Sur le Bassin comme sur l’océan, la mer ne prévient pas. Baïnes, courants de marée dans les passes, mer qui se creuse : certaines situations rendent impossible un retour à la nage, même palmé. Face à ces conditions, les sauveteurs d’Arcachon disposent d’un troisième grand outil, moins connu du public que la bouée tube ou la rescue board : le filin de remorquage.
Une corde, un dévidoir, et beaucoup de méthode
Le filin, c’est avant tout une longue corde flottante d’environ 200 mètres, enroulée sur un dévidoir que l’on manœuvre depuis la plage. Sur les côtes les plus exposées, cette longueur peut monter jusqu’à 300 ou 400 mètres selon la distance à couvrir.
L’idée est simple et redoutablement efficace : plutôt que de lutter contre le courant pour revenir, le sauveteur laisse la plage faire le travail. Une équipe restée au sol tire sur la corde et ramène le sauveteur et sa victime vers le rivage.

Qui fait quoi
Le remorquage au filin n’est pas l’affaire d’un seul sauveteur : c’est un travail d’équipe parfaitement coordonné.

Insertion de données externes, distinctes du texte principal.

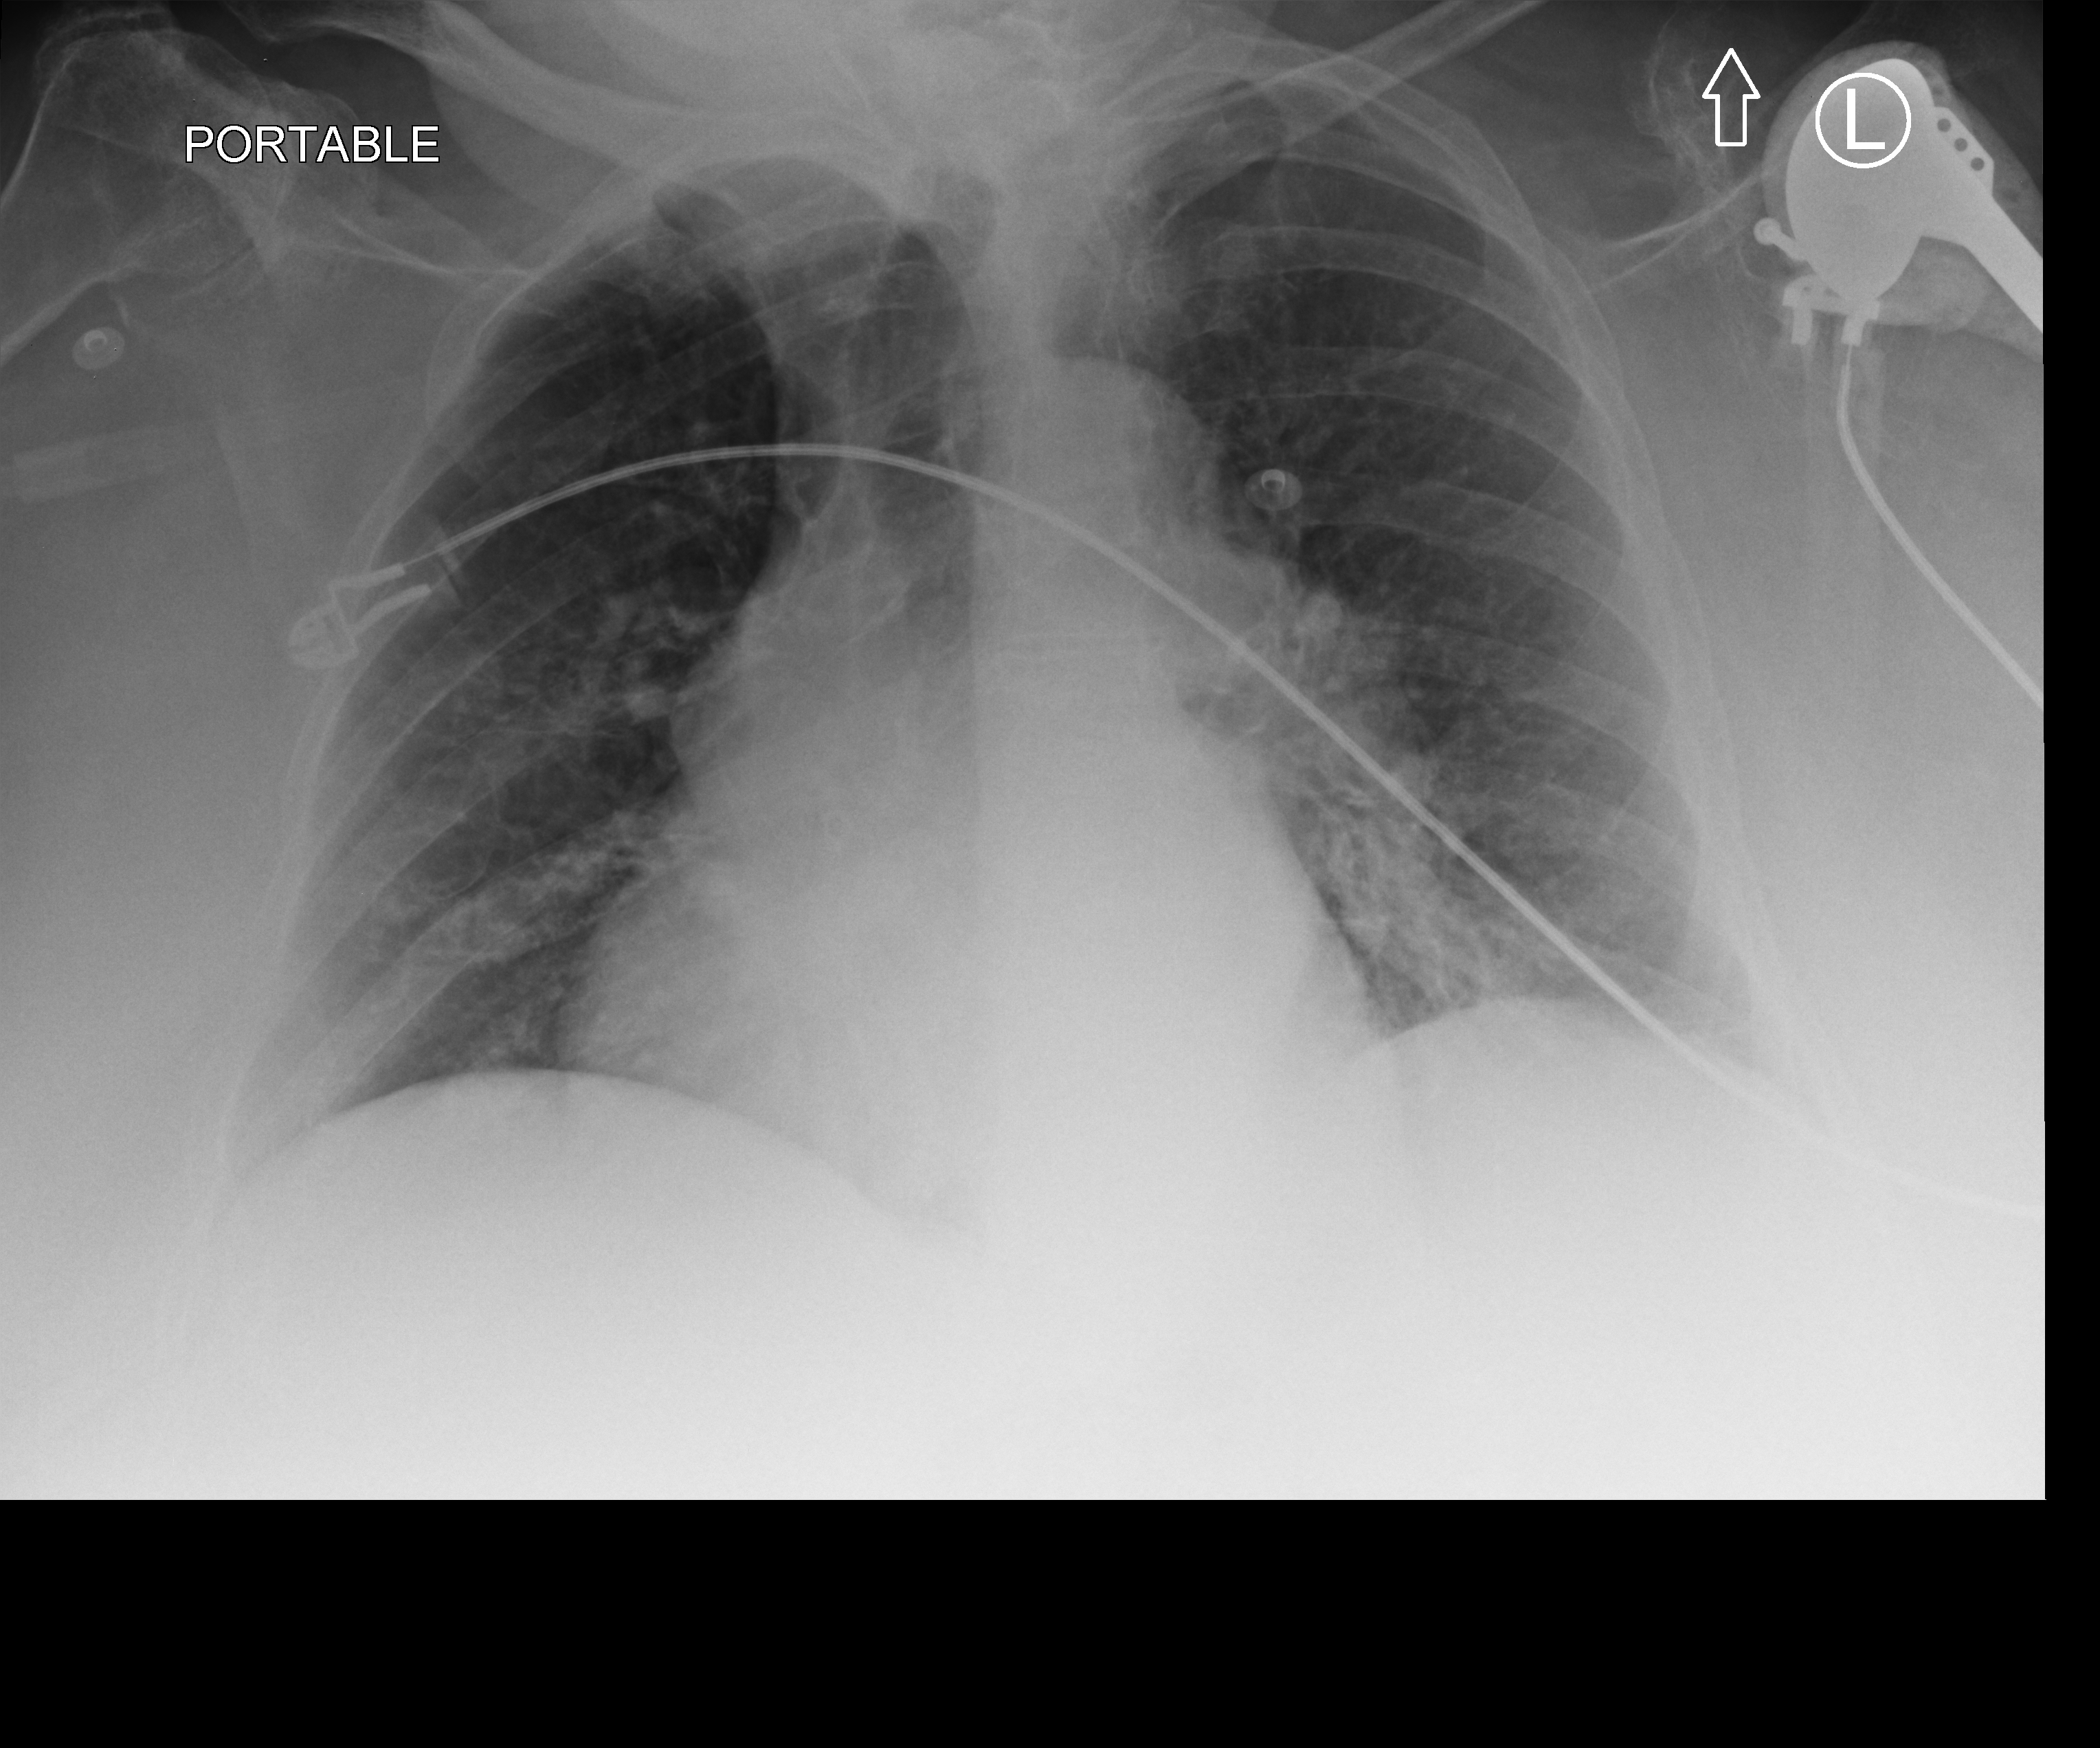
Chest X-ray (portable), anteroposterior (AP) projection. Female patient hospitalised with COVID-19, age 75–90 years.
Admission-level facts for this patient (not findings on this image; timing relative to this image not recorded):
- mechanically ventilated during this hospital stay: no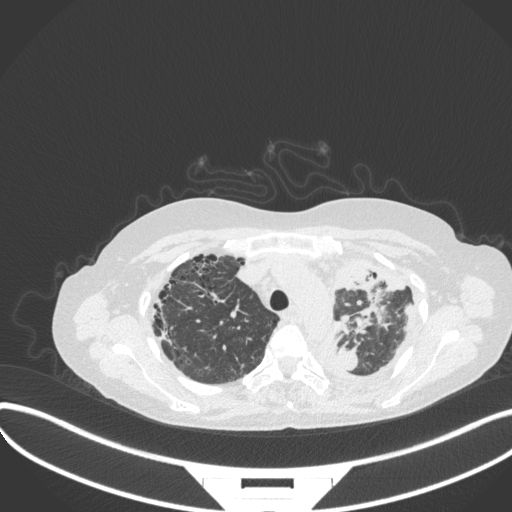
Chest CT, one axial slice; position 264 of 373 along the scan axis; reconstruction kernel B31f; lung window (W 1500 / L -600 HU); 1 mm slice thickness; 512 × 512 image matrix, field of view 400 × 400 mm. Female patient, age 56 years. Case-level facts recorded for this patient, not image findings: clinical TNM (as recorded): T1 N0 M0.
Annotated regions visible in this slice (bounding box drawn by a radiologist):
- lung tumour (recorded histology: adenocarcinoma): box from (x=337, y=257) to (x=405, y=329) px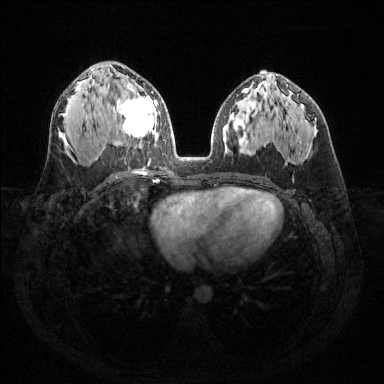
Breast MRI (dynamic contrast-enhanced), one axial slice; slice 79 of 144 in the series (ordered by position); dynamic contrast-enhanced series, time point 2 of 6 at this slice position (early post-contrast); 1.5 T; TE 1.6 ms, TR 4.6 ms; 1.2 mm slice thickness; 384 × 384 image matrix, field of view 360 × 360 mm. Female patient.
Annotated regions visible in this slice (semi-automatic segmentation, software-assisted and operator-edited):
- enhancing-tissue mask used for the functional tumour volume (all voxels passing the contrast-enhancement thresholds inside the analysis volume; usually the tumour): box from (x=117, y=82) to (x=157, y=137) px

- Le nageur de filin part vers la victime, attaché au filin par une sangle. Une fois près de la personne en difficulté, il la sécurise contre lui — ou attache l’ensemble — puis lève le bras pour signaler qu’il est prêt à être ramené.
- Le chef de filin, resté à terre, dirige l’opération : il commande le moment de la traction et déplace ses tireurs pour éviter que la corde ne forme une boucle sous l’effet du courant.
- Les tireurs de filin tiennent la corde tendue et la ramènent. Le premier la tient à bout de bras, au-dessus de la première vague, pour qu’elle ne freine pas dans l’écume.
Un nageur de pointe peut précéder l’ensemble pour atteindre la victime au plus vite, la rassurer et amorcer la prise en charge en attendant le filin.
Le geste de sécurité qui prime sur tout
La règle absolue : le chef de filin cesse immédiatement de tirer si le nageur disparaît de sa vue. Une traction poursuivie à l’aveugle risquerait de faire passer le sauveteur sous l’eau — le redouté « sous-marin ». Mieux vaut suspendre l’effort une seconde de plus que de mettre en danger celui qui porte secours.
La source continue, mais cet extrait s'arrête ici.